- Specialty: Neurology

= Ictal headache =

An ictal headache is a headache often present in patients with epilepsy. If the headache occurs in the vicinity of a seizure, it is defined as a peri-ictal headache, which can occur either before (pre-ictal) or after (post-ictal) the seizure, to which the term ictal refers.

An ictal headache itself may or may not be an epileptic manifestation. In the first case, it is defined as an ictal epileptic headache, or simply an epileptic headache. It is a type of pain seizure that can remain isolated or be followed by other manifestations of the seizure. On the other hand, an ictal non-epileptic headache is a headache that occurs during a seizure but is not due to an epileptic mechanism.

When a headache does not occur in the vicinity of a seizure, it is defined as an inter-ictal headache. In case the disorder is separate from epilepsy, it is considered a comorbidity.

==Definitions==

Pre-ictal headache.

The most frequent cause of a pre-ictal headache is that of a seizure occurring during or within one hour after an attack of migraine with aura, defined Migraine aura-triggered seizure or Migralepsy. However, the condition can also occur in connection with an attack of migraine without aura or of a non-migrainous headache. Only an EEG during the headache can determine whether it is a true migraine or an epileptic headache (in this second case epileptiform anomalies are detectable during the headache phase).

Post-ictal headache.

It is a headache “occurring within three hours after an epileptic seizure and remitting spontaneously within 72 hours after seizure termination”. It is one of the possible symptoms of the postictal state.
Post-ictal headache is the most frequent association between headache and epilepsy, occurring between 12% and 52% of people with epilepsy. Post-ictal headache has migrainous features in about half of the cases. It is more frequent after generalized tonic-clonic seizures, in temporal and occipital lobe epilepsy and in those with inter-ictal headache.

Inter-ictal headache.

Patients with epilepsy may also experience any type of headache, having its occurrence independent of the epileptic seizures, although occasionally near it (after or before). This is a comorbid condition, to be kept separate from the above-reported peri-ictal and ictal headaches.

===Ictal headache===

1. Ictal epileptic headache (IEH) or, more simply, Epileptic headache (EH, since the term "ictal" is pleonastic, as a headache manifestation of an epileptic seizure is by definition ictal). This is a rare form of a pain seizure.
EH may be the initial phase (so-called aura, necessarily with awareness) of an epileptic seizure, which then continues with other manifestations, for example convulsions. But EH is of greater clinical importance when it is an isolated event ("pure EH" ), i.e. not followed by other manifestations that clarify its epileptic nature.

Symptoms and diagnosis.
EH has no clinical elements allowing a diagnosis. The characteristics and location of the pain in EH can be different: sometimes migraine-like with or without aura, sometimes tension-type, sometimes indefinable. The duration of an episode of EH may last for seconds, or for days (headache/status epilepticus).
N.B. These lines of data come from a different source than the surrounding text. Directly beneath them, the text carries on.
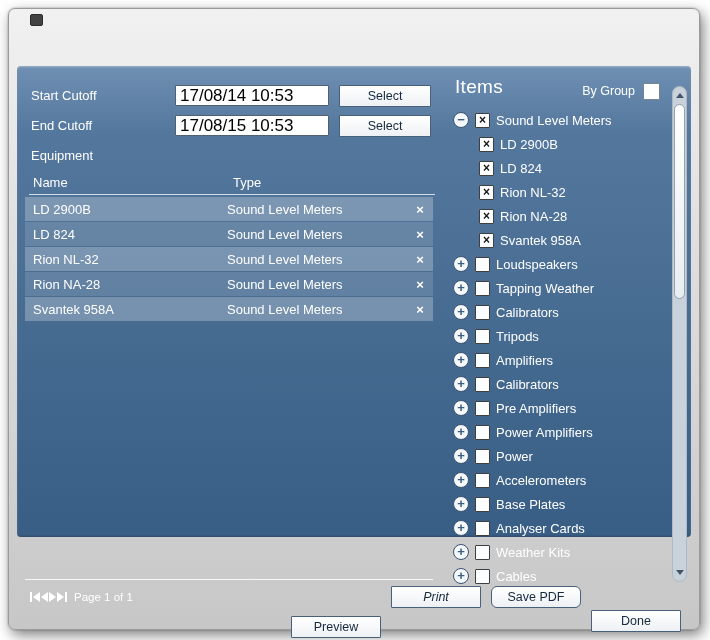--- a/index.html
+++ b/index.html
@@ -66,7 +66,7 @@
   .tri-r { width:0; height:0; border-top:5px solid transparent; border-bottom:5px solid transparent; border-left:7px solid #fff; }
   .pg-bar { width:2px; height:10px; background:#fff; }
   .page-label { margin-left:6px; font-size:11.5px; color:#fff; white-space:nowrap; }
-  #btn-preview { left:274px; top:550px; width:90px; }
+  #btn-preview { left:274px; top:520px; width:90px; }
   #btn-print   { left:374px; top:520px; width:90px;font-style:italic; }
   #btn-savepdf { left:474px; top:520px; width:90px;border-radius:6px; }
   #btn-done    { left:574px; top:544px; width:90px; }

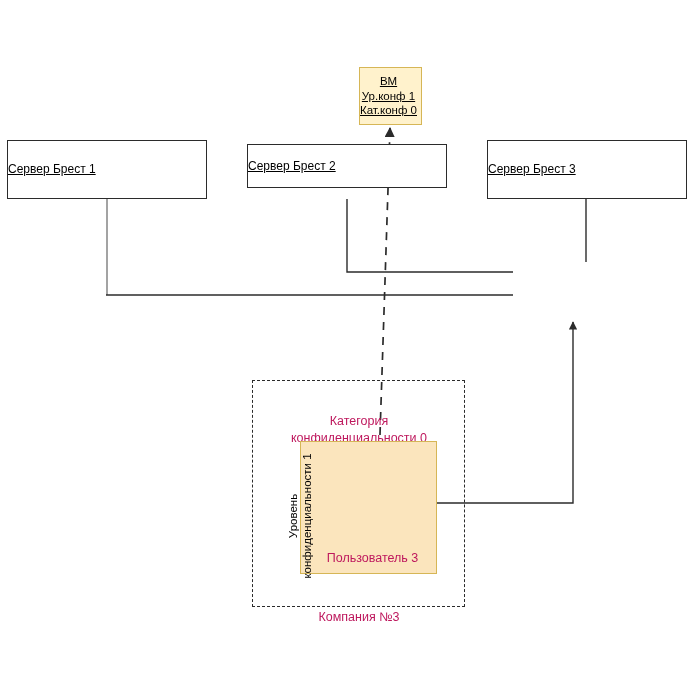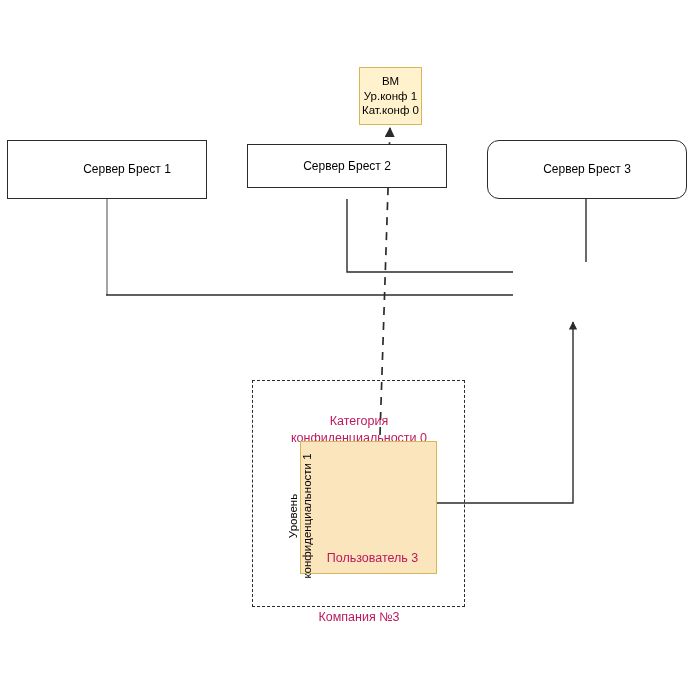--- a/index.html
+++ b/index.html
@@ -34,12 +34,13 @@
     box-sizing: border-box;
     display: flex;
     align-items: center;
-    justify-content: center;
+    justify-content: flex-start;
     text-align: center;
     font-size: 12px;
     line-height: 15px;
     color: #000;
     white-space: pre-line;
+    text-decoration: underline;
   }
   .node-server {
     background: #ffffff;

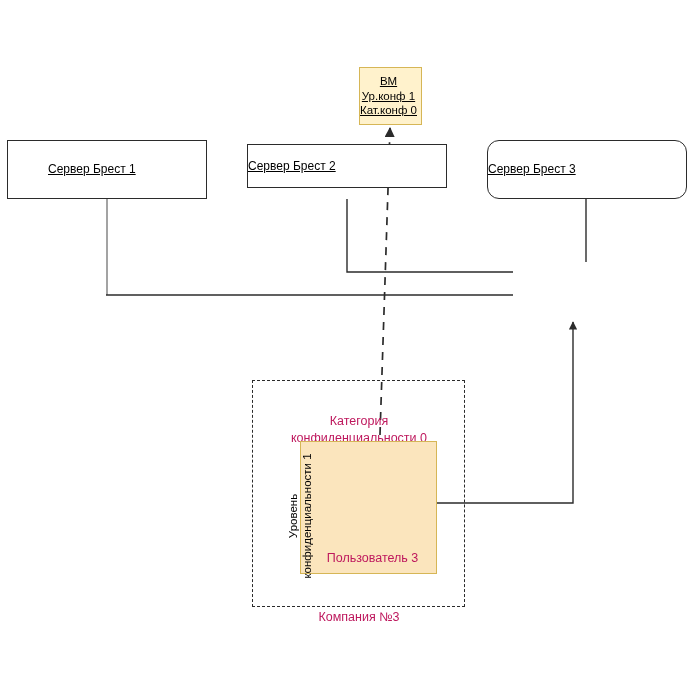--- a/index.html
+++ b/index.html
@@ -130,7 +130,7 @@
 Кат.конф 0</span>
   </div>
 
-  <div class="node node-server" style="left:7px; top:140px; width:200px; height:59px;padding-left:40px;">
+  <div class="node node-server" style="left:7px; top:140px; width:200px; height:59px;">
     <span>Сервер Брест 1</span>
   </div>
For the diagnosis it is necessary to perform an EEG during the headache that shows epilepsy-compatible discharges coinciding with the onset and cessation of the headache.

The so-called hemicrania epileptica is a variant of EH characterized by the fact that head pain and EEG paroxysms are located on the same side.
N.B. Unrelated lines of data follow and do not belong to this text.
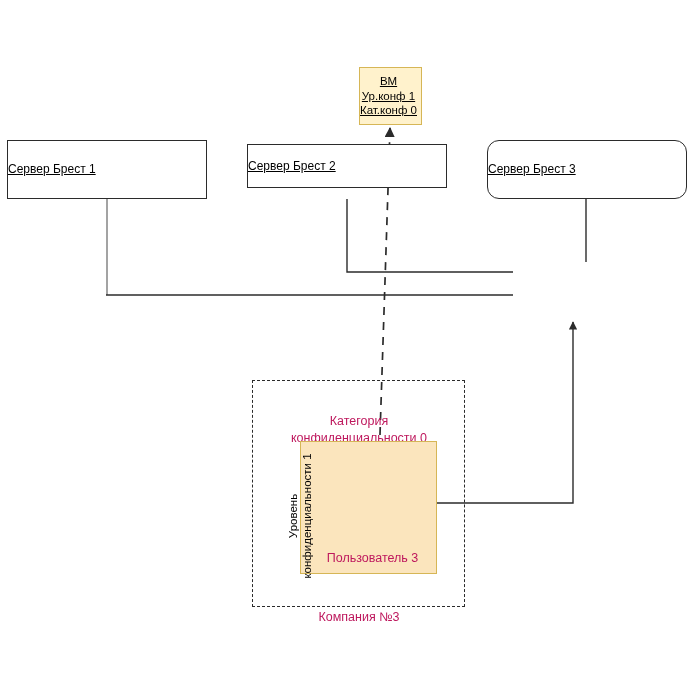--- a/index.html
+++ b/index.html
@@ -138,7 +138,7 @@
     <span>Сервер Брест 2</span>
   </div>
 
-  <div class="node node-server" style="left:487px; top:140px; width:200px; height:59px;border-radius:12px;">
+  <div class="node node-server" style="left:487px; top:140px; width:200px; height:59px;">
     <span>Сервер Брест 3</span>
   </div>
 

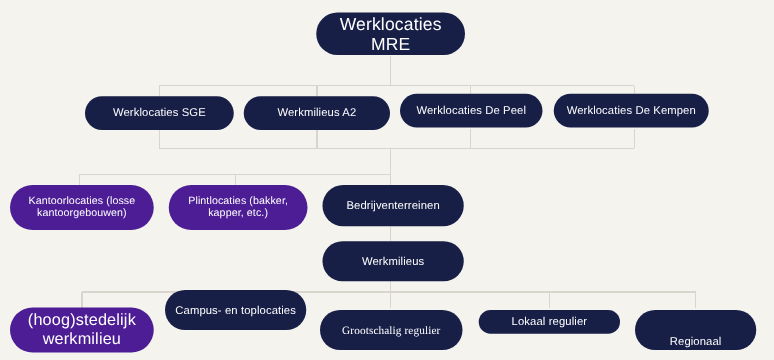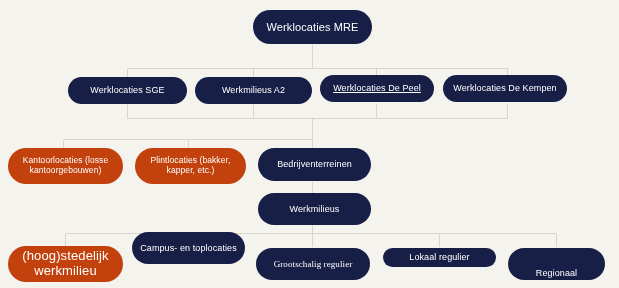--- a/index.html
+++ b/index.html
@@ -95,7 +95,7 @@
     </g>
   </svg>
 
-  <div class="node navy" style="left:253px; top:10px; width:119px; height:34px; font-size:11px;align-items:center;">
+  <div class="node navy" style="left:253px; top:10px; width:119px; height:34px; font-size:14px;align-items:center;">
     <span class="label">Werklocaties MRE</span>
   </div>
MRI is necessary to establish the cause, which, as in all focal epilepsies, can be varied: malformations/dysplasia, neoplasms, encephalopathies, traumatic brain injury, vasculopathies.

Therapy. It depends on the etiology. During the headache, like most seizures, i.v. benzodiazepines are usually effective. Antiepileptic drugs can be used as preventive.

2. Ictal non-epileptic headache. Rare cases are reported.
It is a condition that can be differentiated with certainty from the previous one if the headache episode is also present outside the seizure, that is, before and/or after, without specific EEG abnormalities.